Playing possum: homeowners lose dispute over collapsed ceiling
Complainants who say a possum caused their ceiling to collapse will not be covered for their loss after a dispute ruling determined they had not established a valid claim.
The homeowners said they heard “loud thumping and banging” coming from their ceiling about 10pm on February 1 before spotting a “large one-metre crack” that appeared shortly after.
They said that the entire ceiling collapsed a few hours later and that they heard a possum running towards the other end of the house.
RACQ Insurance said the claim was not valid, noting there had been no sightings of the possum or physical evidence that would indicate how it entered the roof.
Experts appointed by the insurer reported that the accident likely occurred because roof fixing or glue had separated.
The insurer contended that a ceiling without defective glue should have been able to withstand a possum’s weight without collapsing. The policy did cover animal damage, while excluding damage by pets or pests, but the insurer said even if the ceiling had been brought down by a combination of a possum and deteriorated glue fixings, the loss would still not have been covered.
The Australian Financial Complaints Authority (AFCA) acknowledged that the claimants may have heard something but said this was not enough to establish a valid claim.
It said the insured provided “no independent or objective evidence that establishes a possum was in the roof cavity”.
The complainants said one of the insurer’s builders who inspected the damage said a possum could have “possibly” caused the accident. The ombudsman said this was a speculative answer and that the builder did not “positively” assert this explanation.

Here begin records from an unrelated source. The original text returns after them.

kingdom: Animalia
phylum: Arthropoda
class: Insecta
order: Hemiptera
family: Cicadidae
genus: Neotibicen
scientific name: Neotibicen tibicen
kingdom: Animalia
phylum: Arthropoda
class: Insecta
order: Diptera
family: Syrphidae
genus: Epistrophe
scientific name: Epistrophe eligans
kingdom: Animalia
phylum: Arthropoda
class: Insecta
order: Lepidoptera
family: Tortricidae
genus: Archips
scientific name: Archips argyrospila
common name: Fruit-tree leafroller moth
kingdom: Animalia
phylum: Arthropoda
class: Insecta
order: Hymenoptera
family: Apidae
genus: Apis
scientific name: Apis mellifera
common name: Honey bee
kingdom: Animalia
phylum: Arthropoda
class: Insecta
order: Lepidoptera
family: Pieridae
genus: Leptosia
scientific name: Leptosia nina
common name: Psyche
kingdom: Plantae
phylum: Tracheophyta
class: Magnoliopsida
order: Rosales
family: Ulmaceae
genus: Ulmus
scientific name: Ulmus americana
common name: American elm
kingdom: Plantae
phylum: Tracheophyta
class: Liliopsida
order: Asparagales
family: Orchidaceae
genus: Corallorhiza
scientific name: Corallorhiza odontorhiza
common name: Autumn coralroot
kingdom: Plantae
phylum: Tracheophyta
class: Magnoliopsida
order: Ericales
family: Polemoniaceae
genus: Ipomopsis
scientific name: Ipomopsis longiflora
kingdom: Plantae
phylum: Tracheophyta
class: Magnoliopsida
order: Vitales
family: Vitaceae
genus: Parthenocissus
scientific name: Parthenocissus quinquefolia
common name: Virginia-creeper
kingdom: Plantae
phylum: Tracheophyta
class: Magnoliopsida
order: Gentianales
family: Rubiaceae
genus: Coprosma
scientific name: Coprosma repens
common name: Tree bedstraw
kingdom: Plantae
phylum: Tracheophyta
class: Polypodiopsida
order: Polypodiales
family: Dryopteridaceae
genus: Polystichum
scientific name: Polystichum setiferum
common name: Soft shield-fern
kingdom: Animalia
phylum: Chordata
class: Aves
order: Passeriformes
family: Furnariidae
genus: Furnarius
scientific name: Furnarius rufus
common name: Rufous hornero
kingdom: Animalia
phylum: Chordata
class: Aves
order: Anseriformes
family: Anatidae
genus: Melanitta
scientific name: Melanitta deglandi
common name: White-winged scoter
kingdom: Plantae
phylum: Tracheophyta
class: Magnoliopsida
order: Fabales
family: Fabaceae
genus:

“Considering these matters, I am not satisfied the complainants have successfully shown a possum entered the roof cavity and caused the lounge ceiling collapse,” the ombudsman said.
The claimants wanted RACQ to pay for non-financial losses relating to how the claim was handled, including its decision to accept and reject the claim several times, which they said caused distress and confusion.
AFCA agreed that the insurer took a “flippant approach with the claim” and ordered it to pay the complainants $500 in compensation.